> [What you should do] Identify, in the records below, every line where the string "tags" appears, and copy each such line.

[Dataset entries]
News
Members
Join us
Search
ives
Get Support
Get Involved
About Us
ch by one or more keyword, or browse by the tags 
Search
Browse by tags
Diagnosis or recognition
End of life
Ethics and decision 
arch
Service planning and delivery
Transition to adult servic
--
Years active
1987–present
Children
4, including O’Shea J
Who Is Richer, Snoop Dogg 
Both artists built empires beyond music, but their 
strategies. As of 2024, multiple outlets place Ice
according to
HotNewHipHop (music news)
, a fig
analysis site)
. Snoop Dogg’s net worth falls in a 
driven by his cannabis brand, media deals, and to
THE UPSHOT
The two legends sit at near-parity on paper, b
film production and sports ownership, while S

> [Written reply]
ch by one or more keyword, or browse by the tags 
Browse by tags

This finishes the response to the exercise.